* Begin Provided text *
There are three things that have always frustrated me about these publications.

Firstly, none of them cover the whole picture. They tend to focus on either knowledge, method, competence or maturity. Some address two of these but rarely three and never all four.

Secondly, they all use different terminologies and structures. I admit to having been one of those consultants who used to make a living out of mapping one guide against another and adapting them to fit with each other. But surely theres a better way.
Finally, too many of these basic guides are constrained by copyright and commercial protection. We live in a world where access to large amounts of information is free. Ive always felt that if the fundamentals were free, we would open peoples minds to where the real value lies in the adaptation of basic principles to specific contexts.

Two years ago, and after many years of talking about these ideas, I decided to do something about it.

The result is what I call the Praxis Framework. Praxis is an attempt to cover all four areas of knowledge, method, competence and maturity. Theres a body of knowledge (closely based on the APM Body of Knowledge 6th edition) that defines the discipline of project, programme and portfolio management and a method that provides guidance on process and documentation. Alongside these are a competency framework and a capability maturity model that mirrors the structure of the knowledge and method sections.
* End Provided text *
Brief.
Carry on the Praxis Framework text from its last sentence, in the same first-person voice.
* Begin Supplied entries *
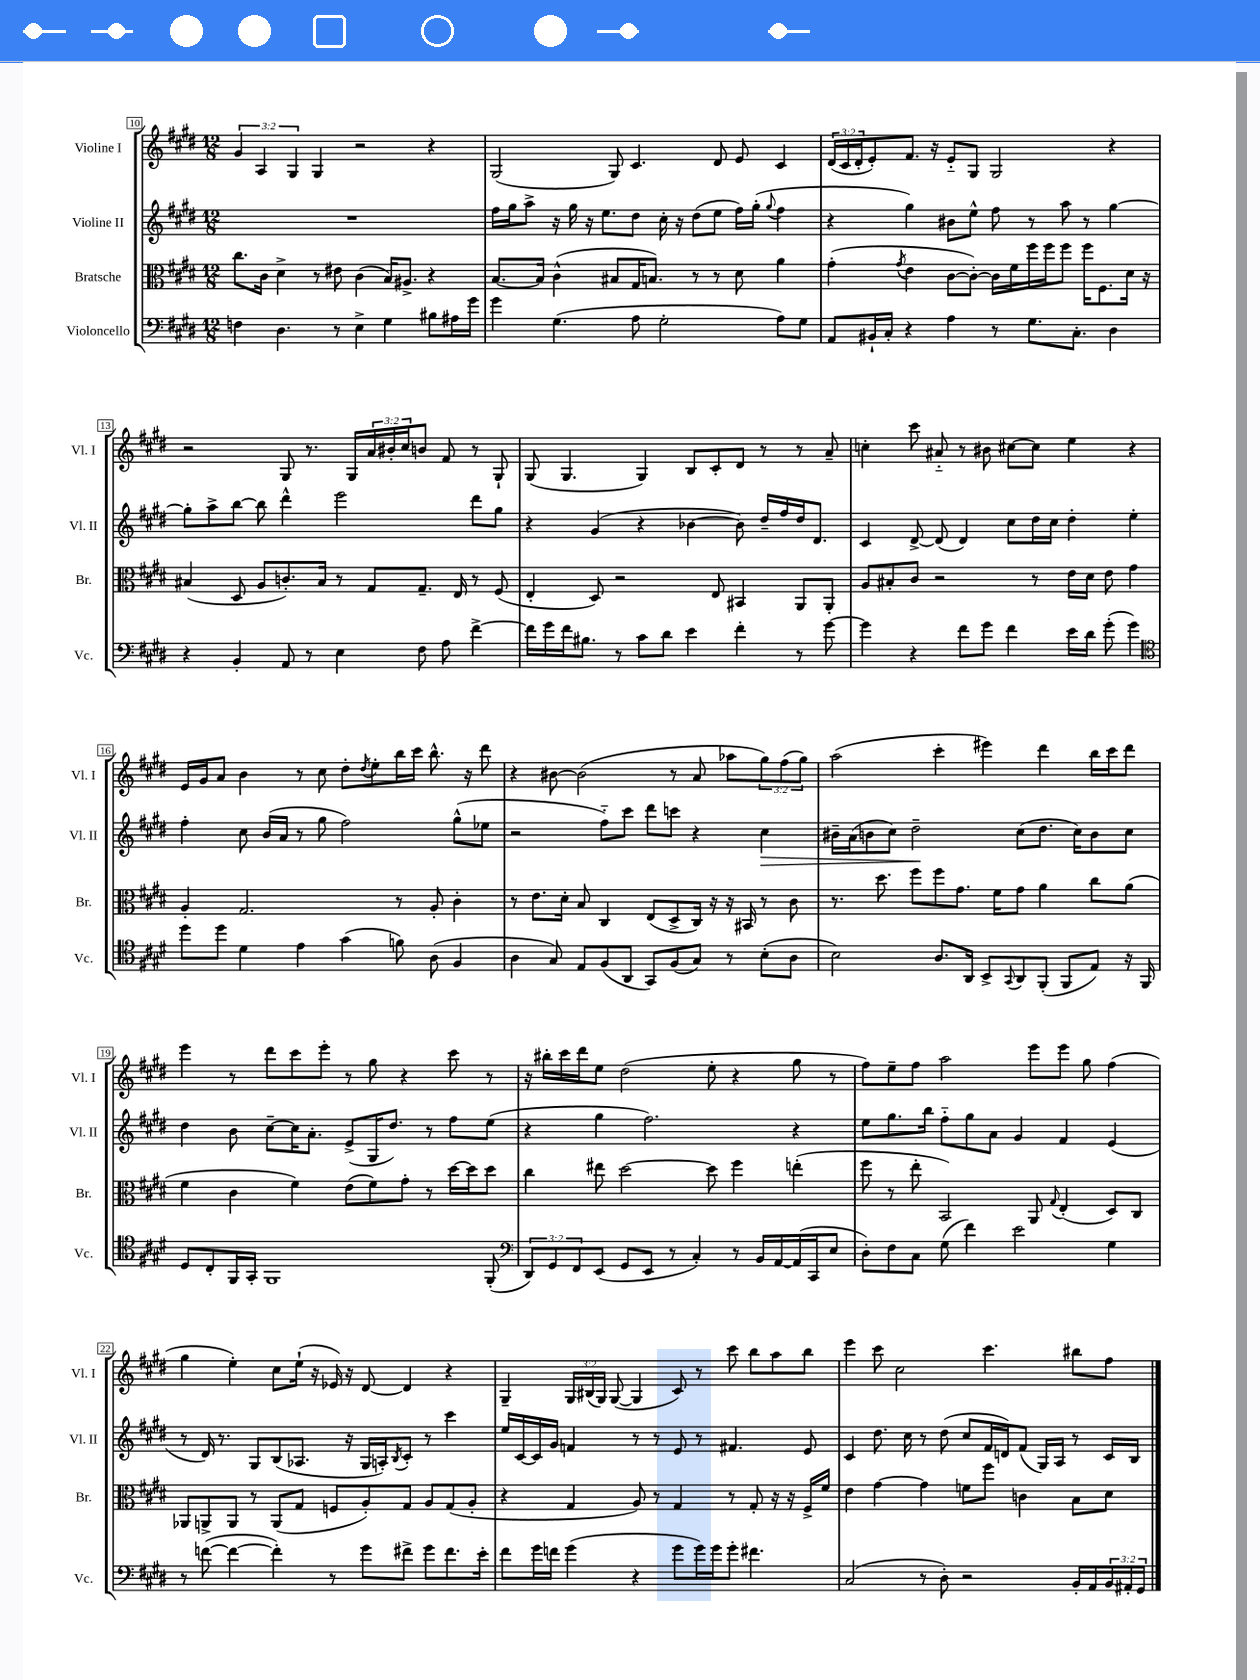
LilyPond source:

<<
\new StaffGroup <<
\new Staff = "s0" \with { instrumentName = "Violine I" shortInstrumentName = "Vl. I" } {
    \clef treble \key e \major \numericTimeSignature \time 12/8 \override Staff.TupletNumber.text = #tuplet-number::calc-fraction-text
    \tuplet 3/2 { gis'4 a4 gis4 } gis4 r2 r4 |
    gis2( gis8) cis'4. dis'8 e'8 cis'4 |
    \tuplet 3/2 { dis'16( cis'16 dis'16-. } e'8-.) fis'8. r16 e'8-_ gis8 gis2 r4 |
    r2 gis8 r8. gis16 \tuplet 3/2 { a'16 bis'16-. cis''16 } b'8 fis'8 r8 gis8-! |
    gis8( gis4. gis4) b8 cis'8-. dis'8 r8 r8 a'8-- |
    c''4-. cis'''8 ais'8-_ r8 bis'8 cis''8~ cis''8 e''4 r4 |
    e'16 gis'16 a'8 b'4 r8 cis''8 dis''8-. \acciaccatura { dis''8 } e''8-. b''16 cis'''16 b''8.-^ r16 dis'''8 |
    r4 bis'8~ bis'2( r8 a'8 aes''8 \tuplet 3/2 { gis''8) fis''8( gis''8) } |
    a''2( cis'''4-. eis'''4) dis'''4 b''16 cis'''16 dis'''8 |
    e'''4 r8 dis'''8 cis'''8 e'''8-. r8 gis''8 r4 cis'''8 r8 |
    r16 bis''16-. cis'''16 dis'''16 e''8 dis''2( e''8-. r4 gis''8 r8 |
    fis''8) e''8-- fis''8 a''2 e'''8 e'''8 gis''8 fis''4( |
    gis''4 e''4-.) cis''8 e''16-!( r16 ees'16) r16 dis'8~ dis'4 r4 |
    gis4-- \tuplet 3/2 { gis16 bis16( gis16) } gis8~( gis4 cis'8) r8 cis'''8 b''8 a''8 b''8 |
    e'''4 cis'''8 cis''2 cis'''4. bis''8 fis''8 \bar "|." |
}
\new Staff = "s1" \with { instrumentName = "Violine II" shortInstrumentName = "Vl. II" } {
    \clef treble \key e \major \numericTimeSignature \time 12/8
    R1. |
    fis''16 gis''16 a''8-> r16 gis''16 r16 e''8. dis''8 cis''16-. r16 dis''8( e''8 fis''16) gis''16-.( \appoggiatura { gis''8 } fis''4 |
    r4 gis''4) bis'8 e''8-^ fis''8 r8 a''8 r8 gis''4~ |
    gis''8-. a''8-> b''8~ b''8 dis'''4-^ e'''2 dis'''8 gis''8 |
    r4 gis'4( r4 bes'4~ bes'8) dis''16-- fis''16 dis''16 dis'8. |
    cis'4 dis'8~-> dis'8( dis'4) cis''8 dis''16 cis''16 dis''4-. e''4-. |
    fis''4-. cis''8 b'16( a'16 r8 gis''8 fis''2) gis''8-^( ees''8 |
    r2 fis''8-_) cis'''8 dis'''8 c'''8 r4 cis''4\> |
    bis'16-- a'16( b'8 cis''8) dis''2--\! cis''8( dis''8. cis''16) b'8 cis''8 |
    dis''4 b'8 cis''8~-- cis''16 a'8.-. e'8->( gis16 dis''8.) r8 fis''8 e''8( |
    r4 gis''4 fis''2.) r4 |
    e''8 gis''8. b''16 fis''8-_ gis''8 a'8 gis'4 fis'4 e'4( |
    r8 dis'16) r8. gis8 b8( aes8. r16 gis16 a16-.) \acciaccatura { b8 } cis'8-. r8 cis'''4 |
    e''16 cis'16~ cis'16 gis'16 f'4 r8 r8 e'8 r8 fis'4. e'8 |
    cis'4 dis''8. cis''16 r8 dis''8( cis''8 fis'16 d'16) fis'8( gis16) a16 r8 cis'16 b16 \bar "|." |
}
\new Staff = "s2" \with { instrumentName = "Bratsche" shortInstrumentName = "Br." } {
    \clef alto \key e \major \numericTimeSignature \time 12/8
    cis''8. cis'16 dis'4-> r8 eis'8 cis'4( b16) ais8.-> r4 |
    b8.~ b16 cis'4-^( bis8 gis16 b8.) r8 r8 dis'8 a'4 |
    gis'4-.( \acciaccatura { gis'8 } e'4 cis'8~ cis'8~-.) cis'16 fis'16 fis''16 fis''16 fis''8 fis''16 fis8. dis'16 r16 |
    bis4( dis8 a8 c'8.-.) bis16 r8 gis8 gis8.-- e16 r8 fis8( |
    e4-. dis8) r2 e8 bis,4 a,8 a,8-. |
    a8 bis8-. cis'8 r2 r8 e'16 dis'16 e'8 gis'4 |
    a4-. gis2. r8 a8-. cis'4-. |
    r8 e'8. dis'16-. b8 cis4 e8( dis8-> cis16) r16 r16 bis,16 r8 cis'8 |
    r8. dis''8. fis''8 fis''8 gis'8. fis'16 gis'8 a'4 cis''8 a'8( |
    fis'4 cis'4 fis'4) e'8( fis'8) gis'8-. r8 dis''16~ dis''16 dis''8 |
    cis''4 eis''8 dis''2~ dis''8 fis''4 e''4-.( |
    fis''8 r8 e''8-. b,2) a,8 \appoggiatura { gis8 } e4-.( dis8) cis8 |
    aes,8 a,8-> a,8 r8 a,8( gis8 f8 a8-.) gis8 a8 gis8( a8-. |
    r4 gis4 a8) r8 gis4 r8 gis8-. r16 r16 fis16-> fis'16 |
    e'4 gis'4~ gis'4 f'8 fis''8 c'4 b8 dis'8 \bar "|." |
}
\new Staff = "s3" \with { instrumentName = "Violoncello" shortInstrumentName = "Vc." } {
    \clef bass \key e \major \numericTimeSignature \time 12/8 \override Staff.TupletNumber.text = #tuplet-number::calc-fraction-text
    f4 dis4. r8 e4-> gis4 bis8 ais16 gis'16 |
    gis'4 gis4.( a8 gis2-. a8) gis8 |
    a,8 bis,16-! cis16-. r4 a4 r8 gis8. cis8.-. dis4 |
    r4 b,4-. a,8 r8 e4 fis8 a8 fis'4~-> |
    fis'16 gis'16 fis'16 bis8. r8 cis'8 dis'8 e'4 fis'4-. r8 gis'8~ |
    gis'4 r4 fis'8 gis'8 fis'4 e'16 dis'16 gis'8-.( gis'4) |
    \clef tenor dis''8 dis''8 dis'4 e'4 gis'4( f'8) a8( fis4 |
    a4 gis8) e8 fis8( a,8 gis,8) fis8( gis8) r8 b8-.( a8 |
    b2) a8. a,16 b,8-> \appoggiatura { gis,8 } a,8 fis,8-.( fis,8 e8) r16 fis,16 |
    dis8 cis8-. fis,16 gis,16-. fis,1 fis,8-.( |
    \clef bass \tuplet 3/2 { dis,8) gis,8 fis,8 } e,8( gis,8 e,8 r8 cis4-.) r8 b,16 a,16~ a,16( cis,16 e8 |
    dis8-.) fis8 cis8 gis8( fis'4) e'2 gis4 |
    r8 f'8~( f'4~ f'4-.) r8 gis'8 fis'8-> gis'8 fis'8. e'16-. |
    fis'8 gis'16 f'16 gis'4( r4 gis'8 gis'16) gis'16 gis'8-. fis'4. |
    cis2( r8 dis8-.) r2 b,16-. a,16 \tuplet 3/2 { b,16 ais,16-. gis,16 } \bar "|." |
}
>>
>>
\layout { \context { \Score currentBarNumber = #10 \override BarNumber.stencil = #(make-stencil-boxer 0.1 0.3 ly:text-interface::print) } }
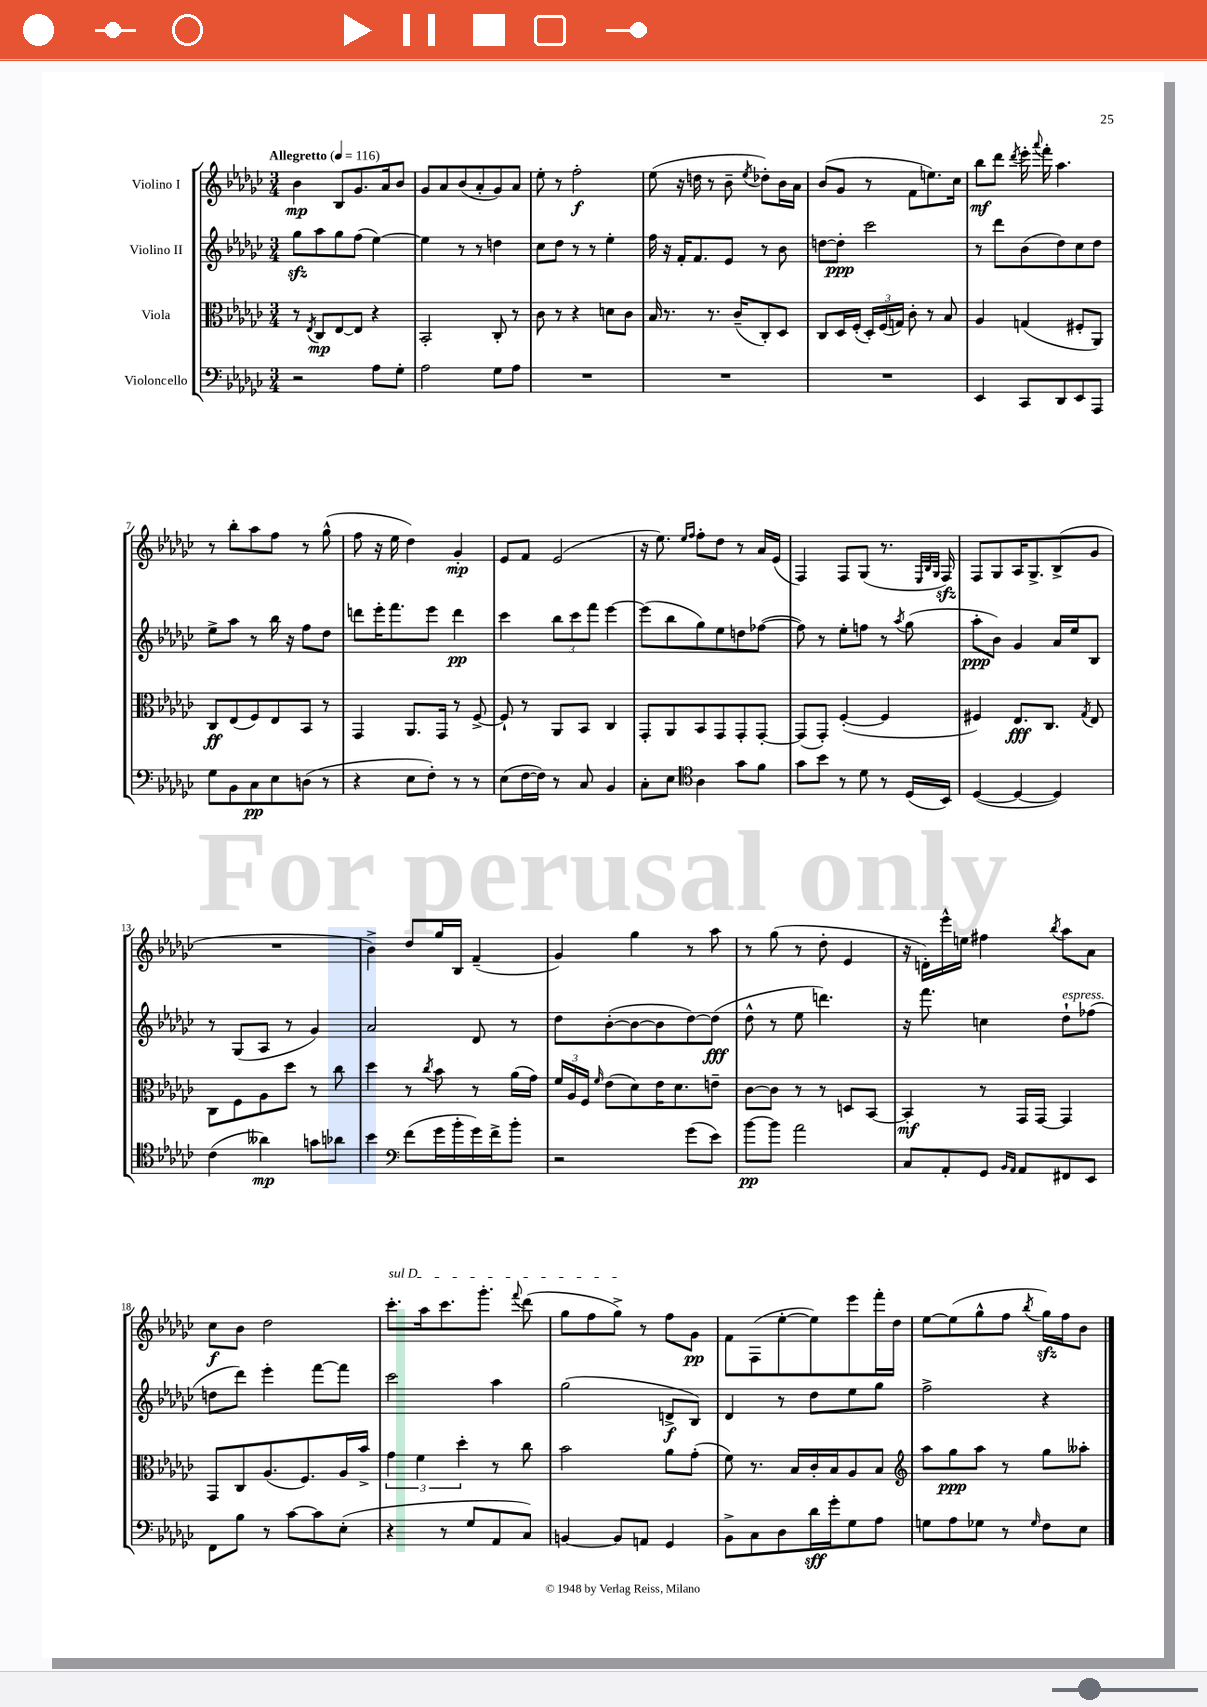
* End Supplied entries *
Answer to this task.
The aim is that the whole framework uses a consistent terminology and taxonomy. No mapping, no adaptation of the different sections to make them work together. It is supported by a library of resources that I hope will grow with contributions from experienced practitioners who adapt and extend the basic framework to match the needs of different cultures, industries and situations.

The Praxis Framework was born out of a personal frustration and my belief that you could bring together all four components. However, project management is forever evolving and the intention is for the framework to evolve with emerging practice; please have a look at www.praxisframework.org.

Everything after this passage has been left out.